I'd make an effort to go when it's a special occasion (someone's birthday, celebrating a big sale / project finishing etc), or if you haven't been for a couple of weeks, just to keep in the loop.

Thisisnotbruce is on the money - bringing treats in to share gives you the same bonding opportunities without having to deal with an anxiety-inducing situation. Bonus points if you bake the treats yourself!

Muddgirl's suggestion of trying after work drinks as an alternative to lunch is also a really good idea.

Good luck...
posted by finding.perdita at 2:42 PM on May 6, 2011 [1 favorite]


I've worked at places where it would be really weird to skip out on 90% of the friendly work lunches. The problem is, you will probably never know whether it is regarded as weird, and you will probably never know whether and how it is affecting your career path in the company. People tend to keep stuff like this to themselves, but I think at some workplaces it could be regarded as weird. I would recommend trying to deal with the social anxiety problem and start attending more lunches.
posted by jayder at 2:47 PM on May 6, 2011 [1 favorite]


I think that avoiding social opportunities with your peers will hurt your working relationships, but how much it will hurt depends on the prevailing office culture. If the culture is that everyone eats together twice a week and it's just a thing that is done and everyone likes it, you will probably stick out like a sore thumb if you do not go. You will also stick out if you go but don't eat. You could get away with Hildegarde's "Oh I just ate but I can come to chat" once or twice but any more than that people will think you have an eating disorder and then some of them will try to "help" you and that will lead to even more awkwardness.

If we worked together and every time a group of us ate lunch together and we invited you and you declined nearly every time, I would think that either a) you didn't like us or b) you had some kind of issues with food.

Do they eat at the same places all the time? Because if that's the case, would repeated exposure without your coworkers desensitize you? Could you eat there with your husband a few times to get a feel for the place?
posted by crankylex at 3:02 PM on May 6, 2011


Here's the way I do it: I can't afford to eat lunch out every day, so I don't. But! My office has lunches that the company pays for on a regular basis -- my whole department goes out for lunch monthly; lunch is ordered in for the entire company once/week. I attend those, because I am not paying for them, and I make extra effort to be social at them. It seems to offset the problems of not going out to lunch every day. (Or smoking, which is another place at work where information gets shared -- all the smokers take their smoke breaks simultaneously.)
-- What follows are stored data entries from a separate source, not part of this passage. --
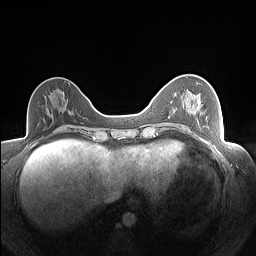
Breast MRI (dynamic contrast-enhanced), one axial slice; position 61 of 160 along the scan axis; dynamic contrast-enhanced series, time point 2 of 7 at this slice position (early post-contrast); 1.5 T; TE 1.4 ms, TR 5 ms; 1.3 mm slice thickness; 256 × 256 image matrix, field of view 320 × 320 mm. Female patient.
Annotated regions visible in this slice (semi-automatically segmented with operator editing):
- enhancing-tissue mask used for the functional tumour volume (all voxels passing the contrast-enhancement thresholds inside the analysis volume; usually the tumour): bounding box (x1, y1, x2, y2) in pixels: (183, 128, 185, 130)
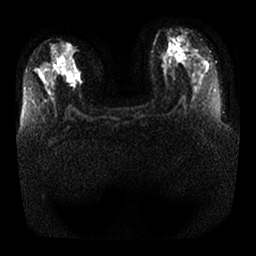
Breast MRI, one axial slice; diffusion-weighted series; image 2 of 4 stored at this slice position (different b-values; order by instance number); 1.5 T; 256 × 256 image matrix, field of view 350 × 350 mm. Female patient.
Structures marked on this image (expert manual segmentation):
- tumour on diffusion-weighted imaging: bounding box <65,47,81,83> (left, top, right, bottom; pixels)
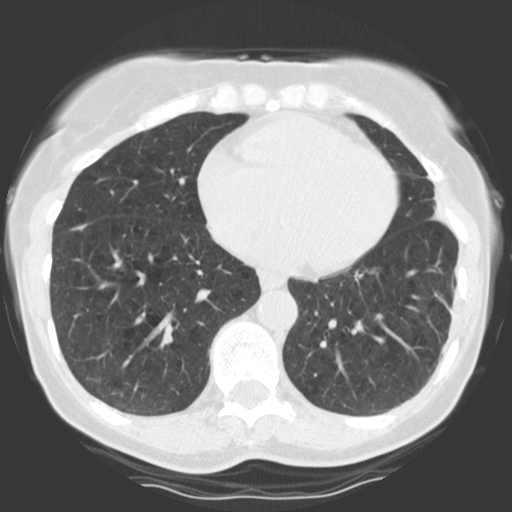
Chest CT (low-dose screening protocol), one axial image. First (baseline) screen. Lung window (W 1500 / L -600 HU). 2.5 mm slice thickness. Slice 44 of 123 in the series. 512 × 512 image matrix, field of view 290 × 290 mm. Female participant, aged 68 years at enrolment. Former smoker at enrolment.
Expert reader's lesion annotation, bounding box [x1, y1, x2, y2] px = [56, 211, 101, 253]. The screening reader recorded 2 non-calcified nodules or masses ≥4 mm on this exam; which of them this box marks is not recorded. Official screen result: positive, change unspecified: nodule(s) >= 4 mm or enlarging nodule(s), mass(es), or other non-specific abnormalities suspicious for lung cancer.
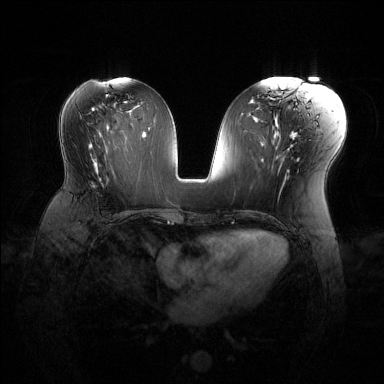
Breast MRI (dynamic contrast-enhanced), one axial slice. Slice 63 of 144 in the series (ordered by position). Dynamic contrast-enhanced series, time point 2 of 6 at this slice position (early post-contrast). 1.5 T. TE 1.6 ms, TR 4.6 ms. 1.2 mm slice thickness. 384 × 384 image matrix. Female patient.
Structures marked on this image (semi-automatic segmentation, software-assisted and operator-edited):
- enhancing-tissue mask used for the functional tumour volume (all voxels passing the contrast-enhancement thresholds inside the analysis volume; usually the tumour): box from (x=92, y=175) to (x=125, y=216) px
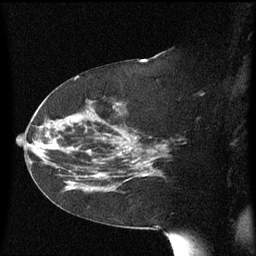
Breast MRI (dynamic contrast-enhanced), one sagittal slice; dynamic contrast-enhanced series, image 2 of 3 at this slice position (ordered by acquisition); 1.5 T; TE 4.2 ms, TR 8.4 ms; 2.3 mm slice thickness; 256 × 256 image matrix, field of view 200 × 200 mm. Patient: female, 63 years. Case-level facts recorded for this patient, not image findings: setting: breast cancer imaged before/during neoadjuvant chemotherapy; receptor status: HER2-positive.
Structures marked on this image (semi-automatic segmentation, software-assisted and operator-edited):
- analysis volume of interest (the breast-tissue region the enhancement analysis was run in; not a lesion): bounding box (x1, y1, x2, y2) in pixels: (63, 144, 147, 193)
- tumour enhancement mask (voxels above the 70 % enhancement threshold inside the analysis volume of interest): (97, 146, 146, 177)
I do miss stuff, like who is discontent or whether HR is about to change a policy. But it turns out all right.
posted by linettasky at 3:40 PM on May 6, 2011


Another option -- you can order something really light such as a salad or some soup, and just pick at a bit. In social situations, most of peoples' attention is directed towards their own anxieties. If you develop a little deftness about it perhaps no one will really notice whether you're actually eating. Just don't draw attention to it.
posted by eeby at 1:16 AM on May 7, 2011


My colleagues and I usually go out together to pick up lunch (which is when we do our catch up/rant chats) and then eat on our own at our desks because it's a good time to catch up on work like e-mail. That could be a possible tactic for you.